● How to complete this task:
Where a line of the data below has the string "either", copy that line.

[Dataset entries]
◇ ◇ ◇ ◇ ◇ ◇ ◇

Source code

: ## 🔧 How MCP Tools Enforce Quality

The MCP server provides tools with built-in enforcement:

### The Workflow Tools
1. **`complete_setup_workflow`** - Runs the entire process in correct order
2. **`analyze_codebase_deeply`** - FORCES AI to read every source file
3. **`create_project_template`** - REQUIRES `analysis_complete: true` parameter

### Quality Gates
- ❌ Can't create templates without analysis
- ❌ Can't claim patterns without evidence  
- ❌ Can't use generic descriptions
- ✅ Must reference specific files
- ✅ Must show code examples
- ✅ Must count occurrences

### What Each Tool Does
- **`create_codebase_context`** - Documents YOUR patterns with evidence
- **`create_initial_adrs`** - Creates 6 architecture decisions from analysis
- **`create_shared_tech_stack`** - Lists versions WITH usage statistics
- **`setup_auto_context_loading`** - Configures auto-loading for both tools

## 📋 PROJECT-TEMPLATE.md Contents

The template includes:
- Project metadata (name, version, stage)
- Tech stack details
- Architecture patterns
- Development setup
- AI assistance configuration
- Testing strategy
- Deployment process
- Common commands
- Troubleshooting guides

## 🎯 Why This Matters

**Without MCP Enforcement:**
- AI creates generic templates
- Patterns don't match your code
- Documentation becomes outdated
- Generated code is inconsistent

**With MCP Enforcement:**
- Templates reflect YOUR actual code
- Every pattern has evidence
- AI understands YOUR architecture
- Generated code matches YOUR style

◇ ◇ ◇ ◇ ◇ ◇ ◇

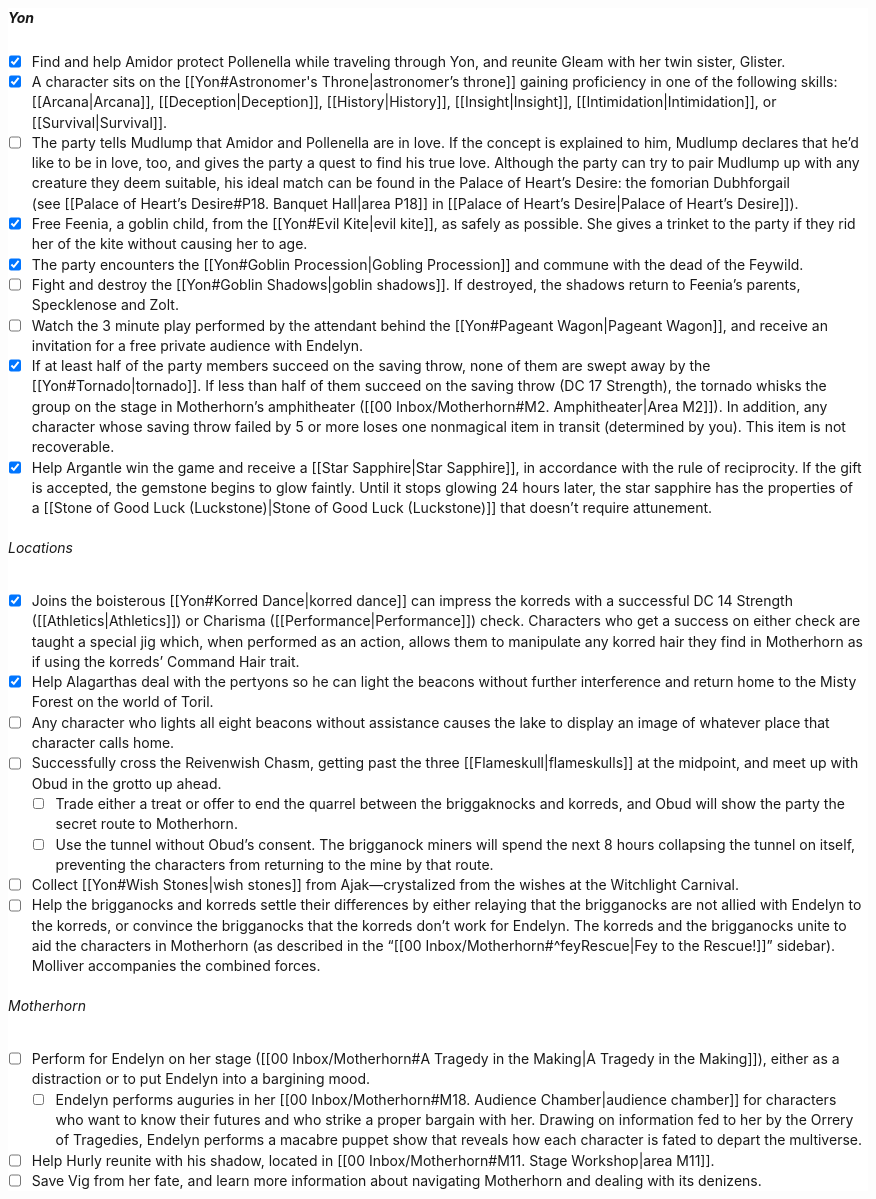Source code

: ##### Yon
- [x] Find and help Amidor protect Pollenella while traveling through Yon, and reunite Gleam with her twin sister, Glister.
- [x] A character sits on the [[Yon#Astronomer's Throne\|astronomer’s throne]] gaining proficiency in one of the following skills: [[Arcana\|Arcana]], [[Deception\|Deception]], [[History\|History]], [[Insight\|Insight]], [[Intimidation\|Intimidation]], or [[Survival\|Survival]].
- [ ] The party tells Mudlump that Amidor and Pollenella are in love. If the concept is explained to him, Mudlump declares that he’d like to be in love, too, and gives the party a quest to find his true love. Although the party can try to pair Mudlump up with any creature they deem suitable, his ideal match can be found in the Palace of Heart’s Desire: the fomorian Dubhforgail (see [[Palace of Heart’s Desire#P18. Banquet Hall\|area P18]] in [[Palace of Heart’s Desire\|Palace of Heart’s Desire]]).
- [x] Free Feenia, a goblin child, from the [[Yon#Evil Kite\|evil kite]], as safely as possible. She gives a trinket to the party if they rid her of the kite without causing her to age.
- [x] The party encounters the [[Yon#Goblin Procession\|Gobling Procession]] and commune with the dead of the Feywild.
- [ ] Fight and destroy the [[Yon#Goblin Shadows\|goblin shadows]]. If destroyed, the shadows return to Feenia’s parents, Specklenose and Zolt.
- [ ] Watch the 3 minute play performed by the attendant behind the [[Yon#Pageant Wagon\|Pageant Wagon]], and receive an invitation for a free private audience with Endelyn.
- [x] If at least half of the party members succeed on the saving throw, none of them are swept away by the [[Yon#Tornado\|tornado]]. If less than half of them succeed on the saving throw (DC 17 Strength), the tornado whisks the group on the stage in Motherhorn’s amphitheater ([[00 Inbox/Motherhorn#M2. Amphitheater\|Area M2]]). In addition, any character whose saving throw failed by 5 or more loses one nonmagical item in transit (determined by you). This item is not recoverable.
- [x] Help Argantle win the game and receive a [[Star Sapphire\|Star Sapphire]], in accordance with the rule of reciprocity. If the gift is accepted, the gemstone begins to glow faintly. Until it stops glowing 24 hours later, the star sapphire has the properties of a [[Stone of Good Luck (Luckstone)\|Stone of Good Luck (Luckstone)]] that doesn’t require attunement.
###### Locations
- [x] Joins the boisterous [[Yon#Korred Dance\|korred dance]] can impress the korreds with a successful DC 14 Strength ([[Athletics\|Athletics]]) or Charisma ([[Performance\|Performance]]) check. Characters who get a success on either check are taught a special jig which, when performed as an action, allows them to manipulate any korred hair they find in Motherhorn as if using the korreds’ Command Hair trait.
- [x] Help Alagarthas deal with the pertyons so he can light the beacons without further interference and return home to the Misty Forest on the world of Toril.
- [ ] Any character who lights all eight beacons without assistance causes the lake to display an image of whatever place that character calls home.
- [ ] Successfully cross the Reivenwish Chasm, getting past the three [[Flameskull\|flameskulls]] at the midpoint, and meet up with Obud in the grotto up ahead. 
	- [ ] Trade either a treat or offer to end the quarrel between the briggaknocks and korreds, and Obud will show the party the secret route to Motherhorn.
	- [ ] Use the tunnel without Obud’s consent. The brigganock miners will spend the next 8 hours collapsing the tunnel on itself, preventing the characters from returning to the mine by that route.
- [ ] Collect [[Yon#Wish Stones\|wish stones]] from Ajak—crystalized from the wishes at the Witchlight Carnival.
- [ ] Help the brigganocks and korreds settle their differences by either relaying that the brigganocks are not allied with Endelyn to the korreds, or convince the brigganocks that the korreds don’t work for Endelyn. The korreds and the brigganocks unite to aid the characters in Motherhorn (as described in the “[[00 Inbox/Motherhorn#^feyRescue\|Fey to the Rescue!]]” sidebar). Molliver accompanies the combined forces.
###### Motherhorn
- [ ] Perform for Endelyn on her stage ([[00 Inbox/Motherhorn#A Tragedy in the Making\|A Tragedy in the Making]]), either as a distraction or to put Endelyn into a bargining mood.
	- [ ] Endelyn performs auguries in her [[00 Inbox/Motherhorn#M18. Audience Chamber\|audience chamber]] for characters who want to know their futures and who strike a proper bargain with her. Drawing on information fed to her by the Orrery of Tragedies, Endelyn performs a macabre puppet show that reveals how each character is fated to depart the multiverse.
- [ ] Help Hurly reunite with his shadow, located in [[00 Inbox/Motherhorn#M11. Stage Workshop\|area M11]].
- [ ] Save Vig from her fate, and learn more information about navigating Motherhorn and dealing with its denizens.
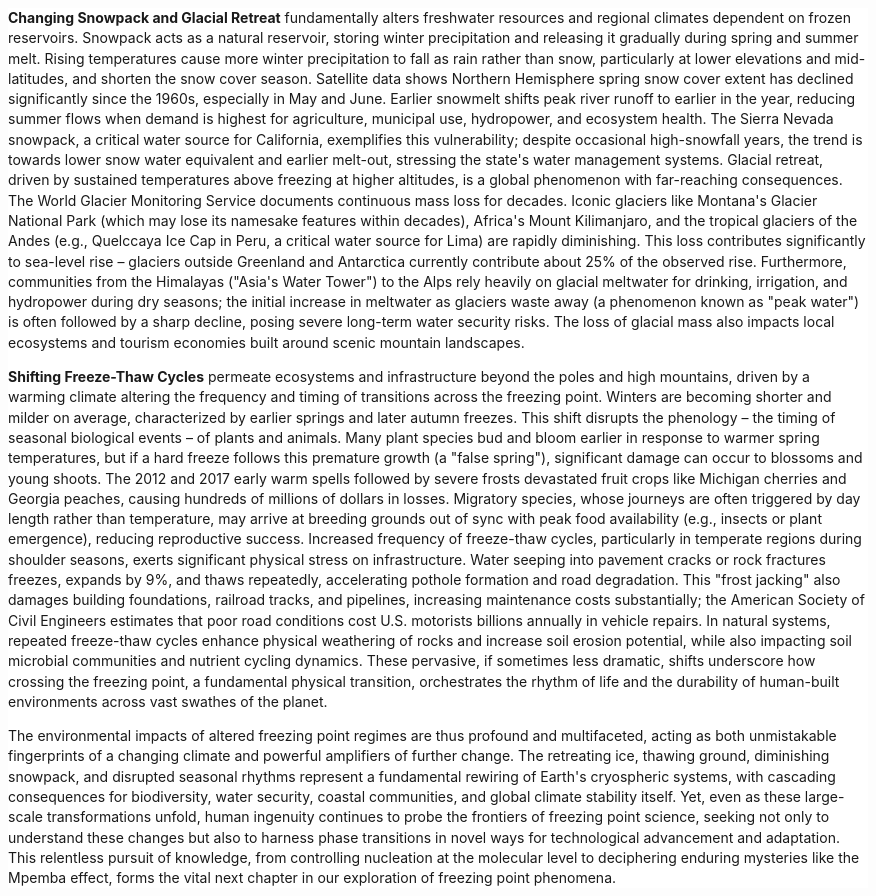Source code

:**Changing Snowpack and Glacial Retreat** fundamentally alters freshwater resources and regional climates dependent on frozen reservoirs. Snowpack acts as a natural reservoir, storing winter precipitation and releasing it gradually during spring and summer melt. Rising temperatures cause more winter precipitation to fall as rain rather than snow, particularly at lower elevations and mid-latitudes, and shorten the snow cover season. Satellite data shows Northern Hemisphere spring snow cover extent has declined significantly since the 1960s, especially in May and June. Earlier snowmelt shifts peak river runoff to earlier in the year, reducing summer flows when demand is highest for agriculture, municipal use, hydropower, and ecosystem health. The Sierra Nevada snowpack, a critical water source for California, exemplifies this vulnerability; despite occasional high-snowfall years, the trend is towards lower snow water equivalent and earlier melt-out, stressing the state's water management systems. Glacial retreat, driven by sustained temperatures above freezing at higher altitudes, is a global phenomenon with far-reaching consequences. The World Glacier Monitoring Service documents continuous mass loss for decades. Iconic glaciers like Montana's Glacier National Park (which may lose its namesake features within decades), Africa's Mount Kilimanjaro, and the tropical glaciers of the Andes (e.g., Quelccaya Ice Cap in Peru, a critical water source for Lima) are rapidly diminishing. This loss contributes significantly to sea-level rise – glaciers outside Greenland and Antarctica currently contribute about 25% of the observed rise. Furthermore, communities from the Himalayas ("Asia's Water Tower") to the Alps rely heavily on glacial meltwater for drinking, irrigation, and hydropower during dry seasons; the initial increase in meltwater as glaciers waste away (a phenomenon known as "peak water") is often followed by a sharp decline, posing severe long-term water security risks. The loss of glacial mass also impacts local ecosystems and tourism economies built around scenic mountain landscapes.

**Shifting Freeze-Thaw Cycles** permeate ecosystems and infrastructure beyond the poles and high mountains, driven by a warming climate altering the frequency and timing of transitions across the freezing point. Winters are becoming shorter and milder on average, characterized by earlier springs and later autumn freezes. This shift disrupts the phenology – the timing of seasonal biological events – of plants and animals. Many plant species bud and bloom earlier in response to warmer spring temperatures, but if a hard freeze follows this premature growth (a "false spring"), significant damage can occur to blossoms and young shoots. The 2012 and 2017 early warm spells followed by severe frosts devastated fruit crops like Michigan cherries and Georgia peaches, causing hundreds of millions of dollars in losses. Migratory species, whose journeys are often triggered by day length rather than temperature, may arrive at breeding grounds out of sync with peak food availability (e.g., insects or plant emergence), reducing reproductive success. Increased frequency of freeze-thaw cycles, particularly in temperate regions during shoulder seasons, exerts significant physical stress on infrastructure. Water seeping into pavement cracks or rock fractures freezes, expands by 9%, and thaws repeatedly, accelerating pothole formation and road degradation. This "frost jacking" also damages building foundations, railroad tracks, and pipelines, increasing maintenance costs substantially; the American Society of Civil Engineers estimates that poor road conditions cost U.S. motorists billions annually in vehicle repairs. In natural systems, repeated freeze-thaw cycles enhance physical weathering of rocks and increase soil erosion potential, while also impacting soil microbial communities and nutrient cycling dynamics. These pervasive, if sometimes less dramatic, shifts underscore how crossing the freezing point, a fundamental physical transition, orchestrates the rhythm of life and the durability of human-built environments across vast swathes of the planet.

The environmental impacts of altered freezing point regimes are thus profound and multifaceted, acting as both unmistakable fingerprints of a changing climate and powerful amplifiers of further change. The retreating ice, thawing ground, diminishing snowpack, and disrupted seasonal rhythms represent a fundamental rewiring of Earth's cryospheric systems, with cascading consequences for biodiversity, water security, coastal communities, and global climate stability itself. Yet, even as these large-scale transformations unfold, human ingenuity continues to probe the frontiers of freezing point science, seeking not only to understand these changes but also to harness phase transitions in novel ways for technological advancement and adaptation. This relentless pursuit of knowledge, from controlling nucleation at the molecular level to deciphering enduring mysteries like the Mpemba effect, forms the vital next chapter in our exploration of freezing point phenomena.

◇ ◇ ◇ ◇ ◇ ◇ ◇

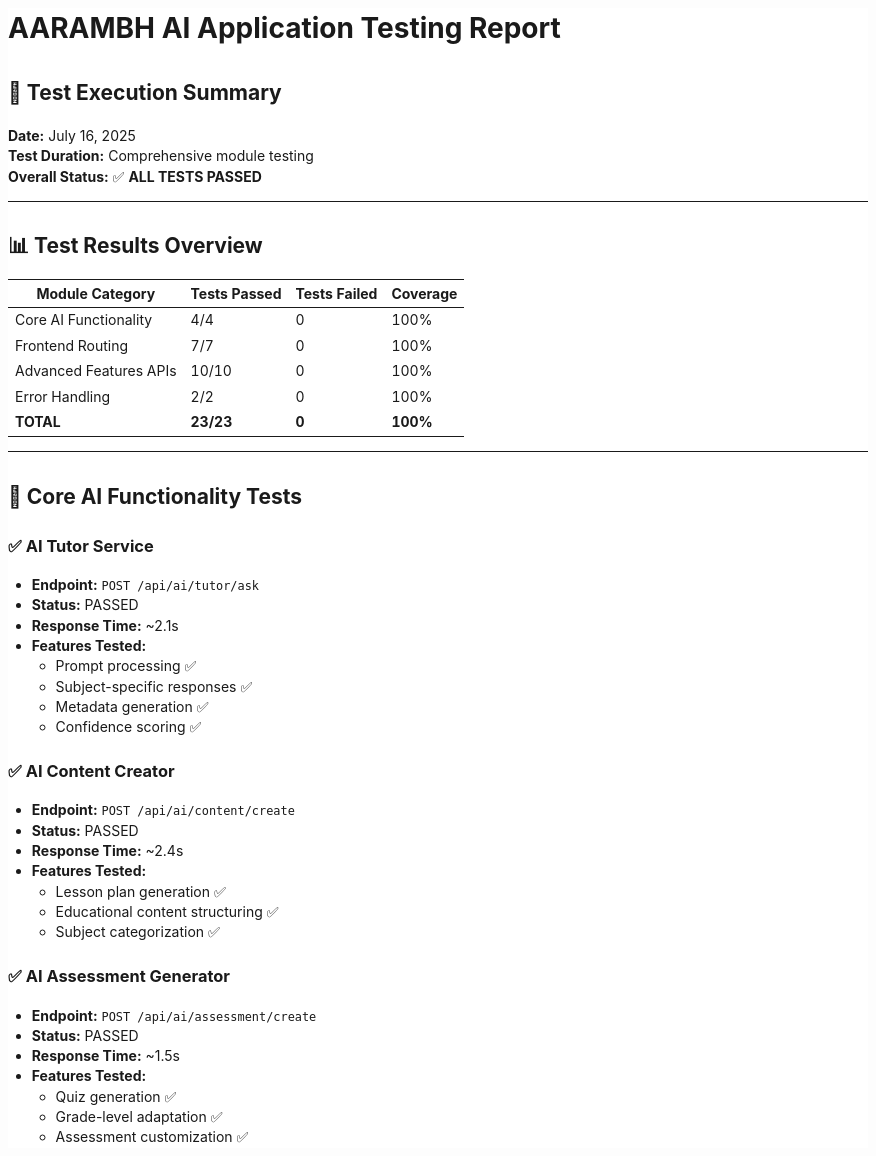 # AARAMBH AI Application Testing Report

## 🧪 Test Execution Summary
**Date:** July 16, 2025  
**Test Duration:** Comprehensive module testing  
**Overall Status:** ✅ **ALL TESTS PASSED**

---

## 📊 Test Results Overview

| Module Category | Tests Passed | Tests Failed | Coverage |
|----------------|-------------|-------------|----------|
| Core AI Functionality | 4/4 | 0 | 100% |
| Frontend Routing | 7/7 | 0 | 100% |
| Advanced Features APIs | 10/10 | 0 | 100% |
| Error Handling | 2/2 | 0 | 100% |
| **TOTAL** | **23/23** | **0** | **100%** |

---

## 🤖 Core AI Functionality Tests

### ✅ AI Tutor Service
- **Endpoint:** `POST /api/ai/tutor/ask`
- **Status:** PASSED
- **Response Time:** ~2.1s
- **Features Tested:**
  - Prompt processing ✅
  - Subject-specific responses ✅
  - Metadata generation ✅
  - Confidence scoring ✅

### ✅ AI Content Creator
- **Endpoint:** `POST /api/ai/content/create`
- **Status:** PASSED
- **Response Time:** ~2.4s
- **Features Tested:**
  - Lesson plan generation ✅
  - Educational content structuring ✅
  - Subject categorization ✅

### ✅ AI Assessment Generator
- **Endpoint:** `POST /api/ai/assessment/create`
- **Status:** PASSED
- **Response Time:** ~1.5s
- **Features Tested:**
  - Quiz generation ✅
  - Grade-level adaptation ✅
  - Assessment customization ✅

◇ ◇ ◇ ◇ ◇ ◇ ◇

● Response to the task:
- [x] Joins the boisterous [[Yon#Korred Dance\|korred dance]] can impress the korreds with a successful DC 14 Strength ([[Athletics\|Athletics]]) or Charisma ([[Performance\|Performance]]) check. Characters who get a success on either check are taught a special jig which, when performed as an action, allows them to manipulate any korred hair they find in Motherhorn as if using the korreds’ Command Hair trait.
	- [ ] Trade either a treat or offer to end the quarrel between the briggaknocks and korreds, and Obud will show the party the secret route to Motherhorn.
- [ ] Help the brigganocks and korreds settle their differences by either relaying that the brigganocks are not allied with Endelyn to the korreds, or convince the brigganocks that the korreds don’t work for Endelyn. The korreds and the brigganocks unite to aid the characters in Motherhorn (as described in the “[[00 Inbox/Motherhorn#^feyRescue\|Fey to the Rescue!]]” sidebar). Molliver accompanies the combined forces.
- [ ] Perform for Endelyn on her stage ([[00 Inbox/Motherhorn#A Tragedy in the Making\|A Tragedy in the Making]]), either as a distraction or to put Endelyn into a bargining mood.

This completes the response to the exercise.